“It is clear…that the government will not be in a position, in the foreseeable future, to grant the projects the natural gas commitment they would require,” Tata said in a statement yesterday.
“Consequently there is no prospect of taking these projects further,” it said, abandoning its plan after four years of endeavour to persuade Bangladesh government into ensuring a guaranteed supply of gas to its plants.
Tata Group, which made overseas acquisitions of $18 billion in the last eight years, in 2004 first proposed establishing four large steel, power and fertiliser projects in Bangladesh in the biggest foreign direct investment in the country to date and continued intensive negotiations with the government until 2006.
“At that point the group suspended further work on the projects as agreement on key issues with the government was not possible,” the Tata statement said. “Since then the Tata Group has had frequent enquiries on the status of the projects and the prospects for reviving negotiations with the government.”
“All of our four projects were based on the assured supply of gas. But Bangladesh government has not been able to give us any assurance regarding the long term gas supply,” Manzer Hussain, former resident director of Tata Group in Bangladesh, told The Daily Star over telephone from the UK.
He, however, said, “It does not mean that it is end of relationship between Tata and Bangladesh.”
The Tata Group, which has wide-ranging businesses from computer software to automobiles, had placed a proposal to the government to set up two 500MW power plants, a steel mill with an annual production capacity of 4,20,000 tonne and a fertiliser unit capable of producing one million tonne.
In April 2005, it formally submitted a $2.5 billion investment proposal and later revised it to around $3 billion.
Both sides during negotiations provisionally agreed on a 15-year guarantee of 1.25 trillion cubic feet gas and around 3 million tonnes of coal supply to Tata annually and upgrading of gas pipeline from the current 24-inch diameter to 30-inch diameter.
During the year-long series of negotiations Bangladesh agreed to allow Tata a 10-year tax holiday facility and guarantee uninterrupted gas supply.

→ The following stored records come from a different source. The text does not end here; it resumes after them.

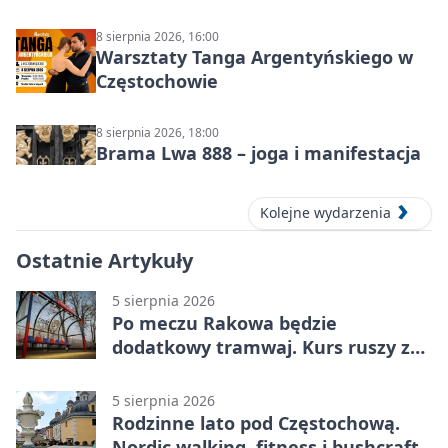
8 sierpnia 2026, 16:00
Warsztaty Tanga Argentyńskiego w
Częstochowie
8 sierpnia 2026, 18:00
Brama Lwa 888 – joga i manifestacja
Kolejne wydarzenia
Ostatnie Artykuły
5 sierpnia 2026
Po meczu Rakowa będzie
dodatkowy tramwaj. Kurs ruszy ze
Stadionu Raków
5 sierpnia 2026
Rodzinne lato pod Częstochową.
Nordic walking, fitness i bushcraft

Bangladesh also agreed on awarding Tata a coal mine for exploring around 3 million tonnes of coal a year.
The then BNP-led four-party alliance government was unwilling to make a final decision before the general elections while the present caretaker government has said it has other priorities.
In the meantime, Tata has launched major investment projects in other parts of the world.
The Tata Group communicated its decision through a letter to the Board of Investment (BoI) Executive Chairman Kamaluddin Ahmed.
In the letter, it said the group has been pleased with the support and courtesies extended by the government, particularly the BoI, during the discussions. “The group has other interests in Bangladesh, which it will continue to develop,” it added.
Tata’s move to abandon the investment plan has, meanwhile, created concerns among economists who observed that it would discourage entry of large foreign investment in the country.
Centre for Policy Dialogue Executive Director Mustafizur Rahman said it is really discouraging for the country. “The Tata’s abandoning its investment plan reinforces the country’s need for a strategic energy and gas position,” he said.
The BoI executive chairman, however, said he does not see Tata’s quitting as discouraging. “If one investor leaves the country, many more will come to invest in future,” he said.